Challenge a — In the records, could you arrange the lines from the one containing "pose: elev=244.4 azim=254.2" up to and including the one containing "Dot at: (231, 295)" as a numbered list, with blank lines and pictures left out?

Provided passage —
Begin

All in all, the economic gap between China and the United States is still very large. So what would an economic cutoff look like? A unilateral peacetime decoupling would be unwise for a number of reasons. Not only would the U.S. incur substantial losses, but U.S. allies would likely be very unwilling to participate. More importantly, such a decoupling would rid the U.S. of one of its strongest deterrence tools while prompting China to lash out in unpredictable ways. 

However, doing nothing in the event of a confrontation over Taiwan would likewise be extremely costly. If China were to isolate Taiwan from the global economy, Vagle and Brooks estimate that the costs could rival those of a 50% trade cutoff with China. The only path to victory would be a joint decoupling of the U.S. and all its allies. In such an event, the losses China would incur would be five to seven times greater than those of the U.S. While the U.S. and most of its allies would return to their original growth trajectories in the long-term, China’s growth would suffer a permanent decline due to the removal of many foreign-based firms from China, directly or indirectly. They would, in essence, have no more nations to trade with. Such consequences could lead to regime-ending damage, but for this scenario to work, the U.S. must have allies in the first place. With trade policies of the current administration jeopardizing our longstanding partnerships, the result is a significant erosion of leverage.

End

Records shown —

Begin

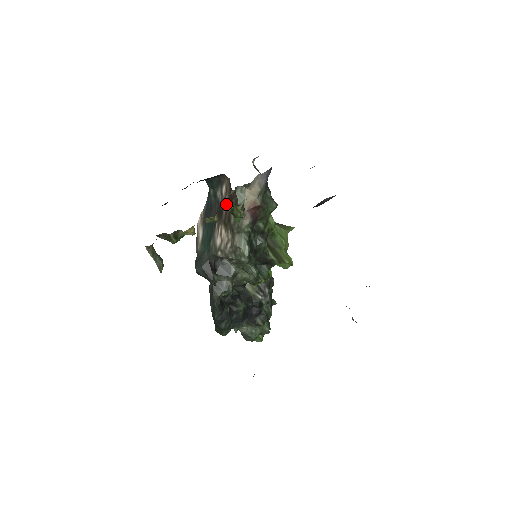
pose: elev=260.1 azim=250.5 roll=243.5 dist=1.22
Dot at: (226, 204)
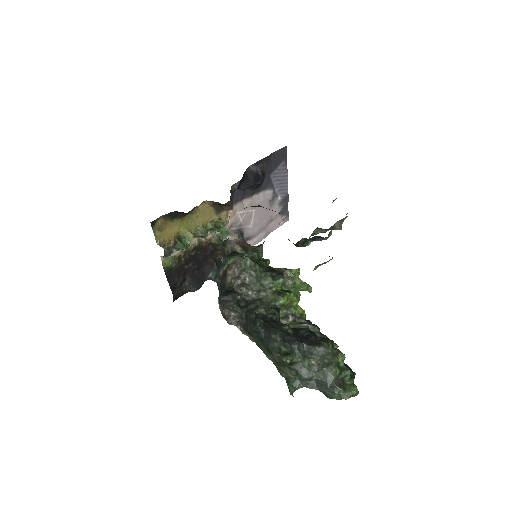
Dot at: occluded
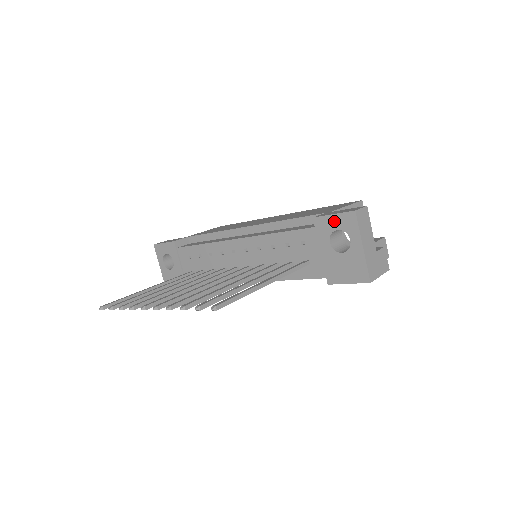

End
Begin

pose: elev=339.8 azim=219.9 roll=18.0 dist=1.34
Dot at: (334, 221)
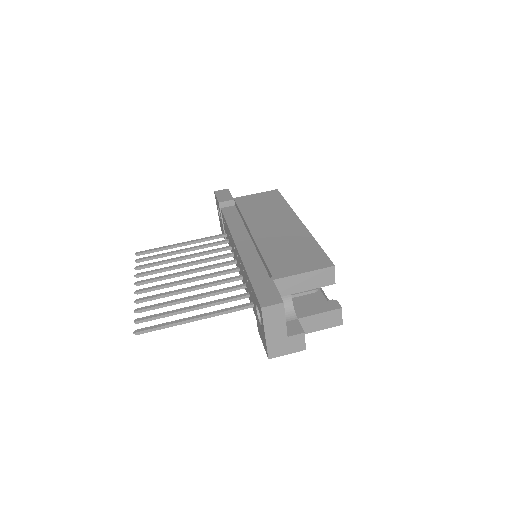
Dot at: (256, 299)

End
Begin

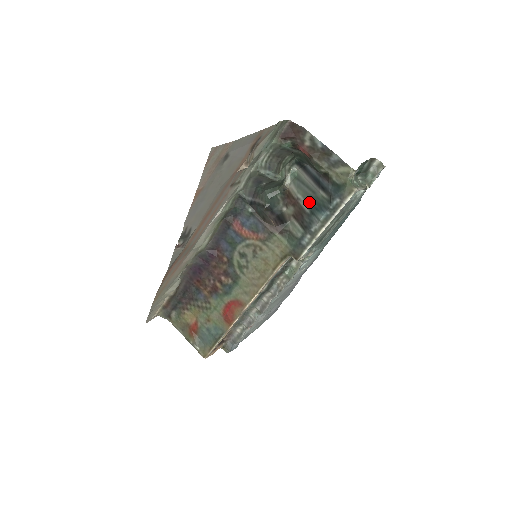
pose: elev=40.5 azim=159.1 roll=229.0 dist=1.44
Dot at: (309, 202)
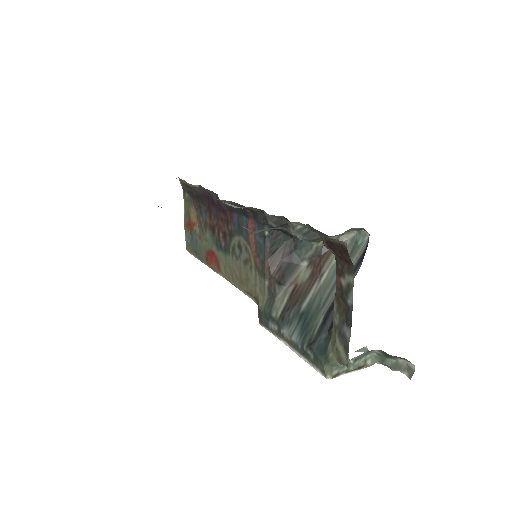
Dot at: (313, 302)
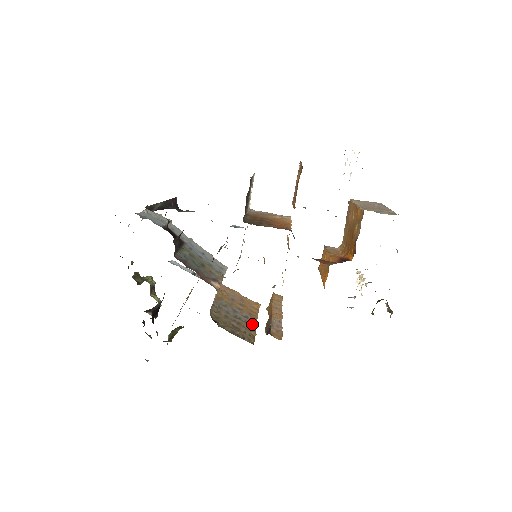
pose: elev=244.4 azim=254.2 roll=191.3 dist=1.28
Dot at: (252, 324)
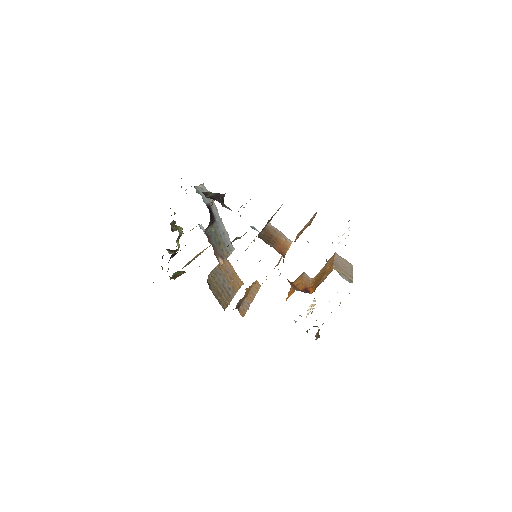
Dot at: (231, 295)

End

Challenge b — Which countries or territories are named in the passage on U.S.-China decoupling?

Task answer a —
1. pose: elev=244.4 azim=254.2 roll=191.3 dist=1.28
2. Dot at: (252, 324)
3. Dot at: (231, 295)

Task answer b — China, the United States, Taiwan